Tableau : Manifestation des impacts du changement climatique en Afrique
Impacts attendus | Pays les plus affectés |
· Importants problèmes d’accès à l’eau potable
· Production agricole et sécurité alimentaire menacées, notamment à cause des sécheresses · D’ici 2100, l’élévation du niveau des mers affectera les régions de faible élévation et donc de larges populations · D’ici à 2080, on prévoit une augmentation de 5 à 8 % du territoire aride ou semi-aride |
· Burkina Faso, Mozambique, Niger, Rwanda, Somalie, Tanzanie, Soudan, Éthiopie
· Mozambique, Tanzanie, Nigéria, Somalie, Malawi · Niger, Soudan, Éthiopie, Somalie |
Source : Mimura et al. (2007) et Global Humanitarian Forum (2009)
La menace climatique sur le continent exige une urgence d’action sur le plan environnemental et économique. Deux points d’attention sont à noter : la résilience et les mesures d’adaptation.
La résilience impose une redéfinition des interactions humaines avec la nature. Il s’agit notamment de réviser les mécanismes de production et les modes de consommation. Les entreprises et les ménages doivent intégrer à leur processus de production et de consommation respectivement, les enjeux environnementaux.
Il urge de pondérer davantage sur le développement d’une agriculture résiliente. On parle aussi « d’agriculture intelligente face au climat ». Il s’agit d’un ensemble de techniques agricoles et de technologies agricoles qui permet de maintenir la production malgré l’évidence du changement climatique.
La FAO (2011) propose une approche en cinq (05) points pour rendre l’alimentation et l’agriculture durable dans un contexte de changement climatique :
- Développement des outils et des méthodes novateurs et participatifs pour évaluer la vulnérabilité, les impacts présents et futurs, ainsi que les coûts et avantages ;
- Assistance à l’intégration des secteurs agricoles dans les plans nationaux d’adaptation (PNA) ;
- Appui aux politiques qui encouragent les outils et incitatifs de gestion intelligente face au climat et durable des terres, de l’eau et de la biodiversité ;
- Élaboration et diffusion des outils, des lignes directrices et des cours en ligne pour renforcer les connaissances locales et les capacités d’adaptation ;
- Priorisation des actions pour la réduction et la gestion des risques de catastrophe qui vont de pair avec les activités d’adaptation au changement climatique.

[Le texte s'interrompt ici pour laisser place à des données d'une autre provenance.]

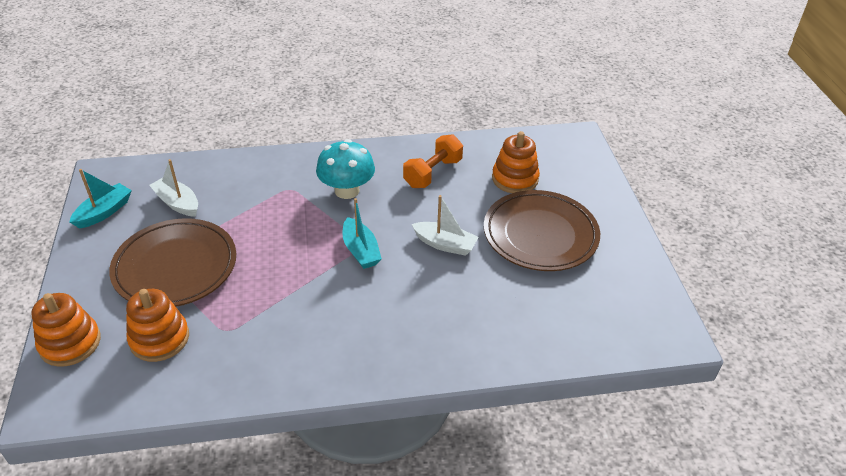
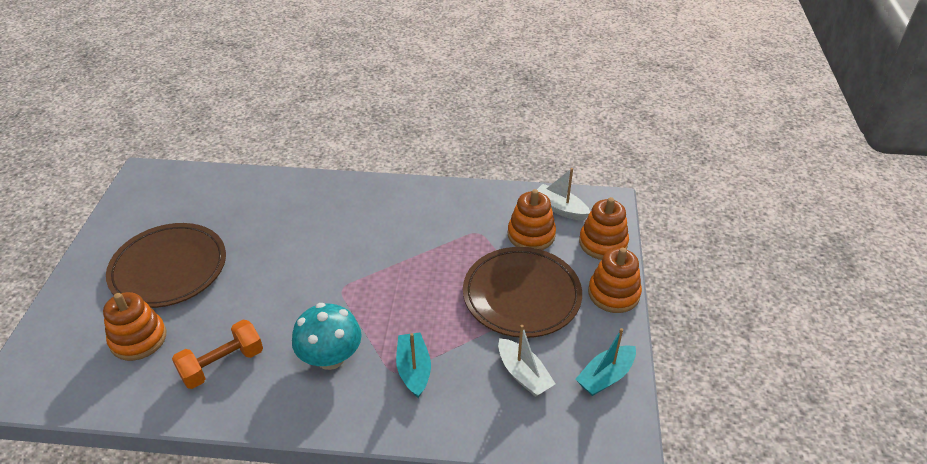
camera: 165 degrees left, 0 degrees up
turquoise boat [342,198,382,269] -> turquoise boat moved to [396,332,431,398]
white boat [411,195,478,256] -> white boat moved to [537,168,590,220]
none -> orange stacking toy [588,248,642,313]

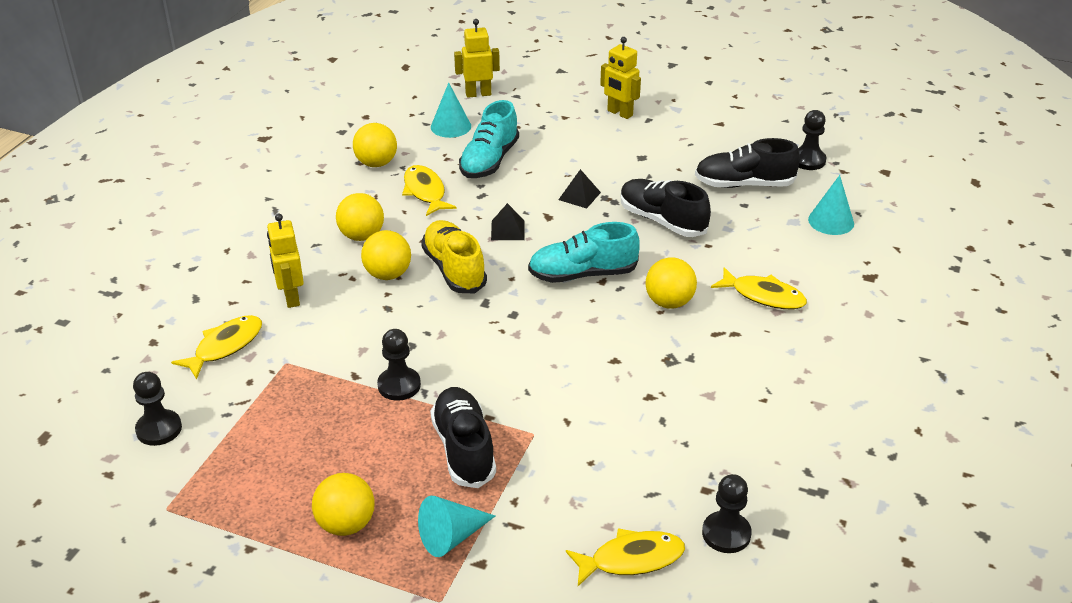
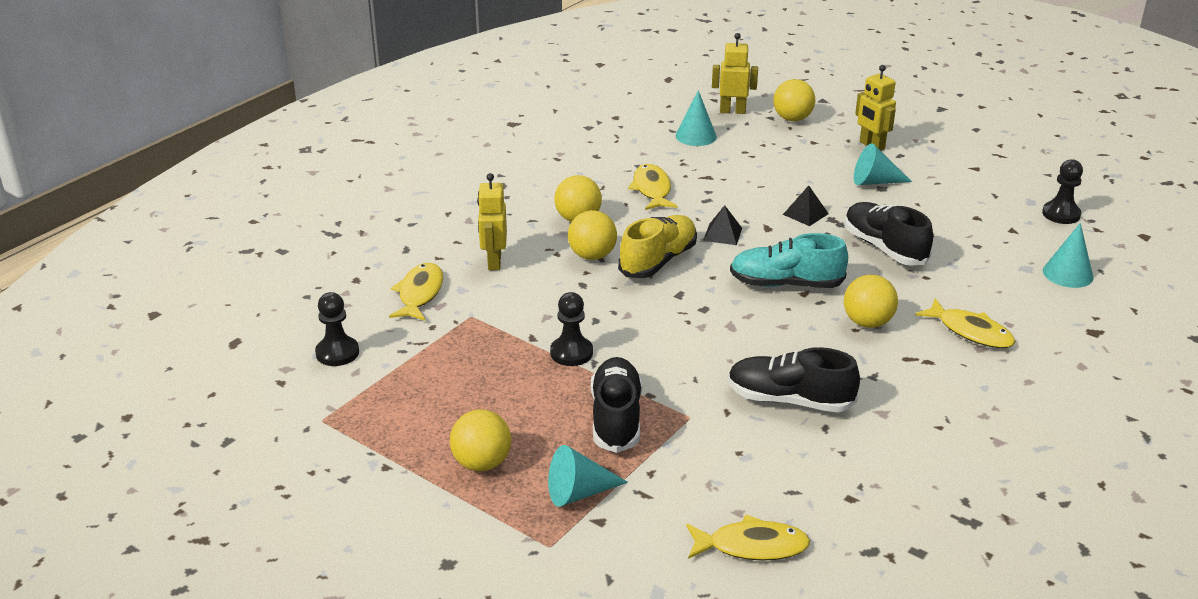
camera: 15 degrees right, 5 degrees down
yellow fish [171,315,262,380] -> yellow fish turned 45 degrees counterclockwise [389,263,443,321]
yellow ball [353,123,397,167] -> yellow ball moved to [773,79,815,121]
yellow shoe [421,220,487,293] -> yellow shoe turned 45 degrees clockwise [618,215,697,278]
turquoise shoe [459,100,519,178] -> none
black shoe [695,138,800,188] -> black shoe moved to [728,347,860,413]
black pawn [702,474,752,553] -> none
none -> turquoise cone [854,143,912,185]

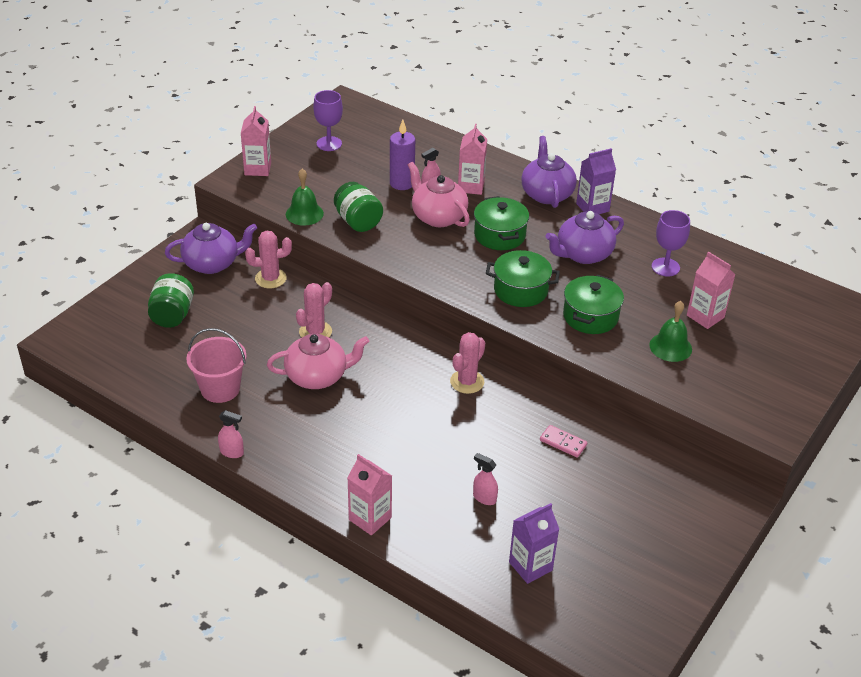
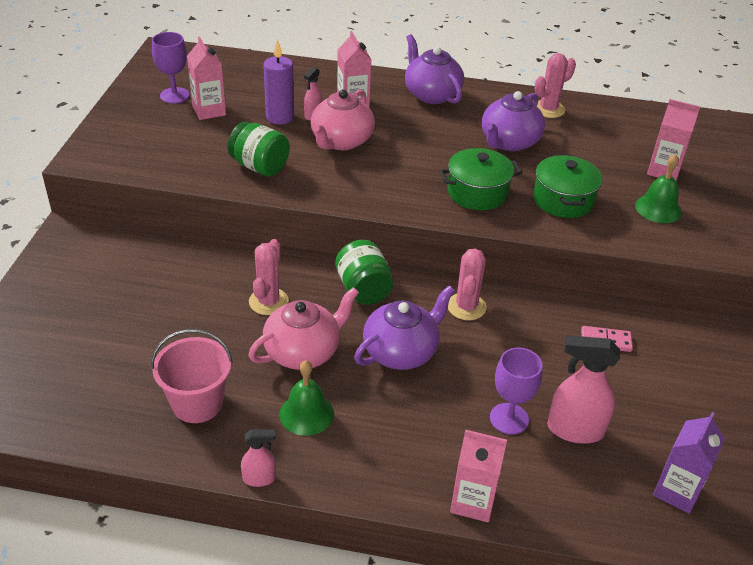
camera: 25 degrees left, 0 degrees up
green jar [148,273,194,328] -> green jar moved to [335,240,393,305]
purple teapot [165,223,257,274] -> purple teapot moved to [354,285,455,370]
pink carton [241,106,271,176] -> pink carton moved to [187,36,226,120]
pink cactus [245,231,292,288] -> pink cactus moved to [534,53,576,118]
green bell [286,168,324,225] -> green bell moved to [279,360,334,436]
pink teapot [408,162,470,227] -> pink teapot turned 90 degrees counterclockwise [311,90,375,150]
pink spray bottle [473,453,498,505] -> pink spray bottle [548,335,620,444], size x1.85
green pot [474,196,529,250] -> none
purple carton [576,148,616,214] -> none
purple goblet [651,210,690,277] -> purple goblet moved to [490,347,543,435]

Pour y arriver, il est important de définir un cadre règlementaire (ex : taxe carbone, etc.) rigoureux qui intègre les contraintes de développement et sociétales des économies africaines. Toutefois, il ne s’agit pas de procéder à une reproduction sans adaptation des mesures éprouvées dans d’autres pays du monde. Les pays africains ont une structure économique particulière dans la mesure où ils regorgent de nombreuses firmes étrangères. Cela peut générer des défaillances de la réglementation.
Par ailleurs, il est indispensable de créer des mécanismes incitatifs tels que la mise en œuvre de financements « verts », des obligations vertes au profit des secteurs productifs de l’économie afin d’assurer la continuité du financement des économies.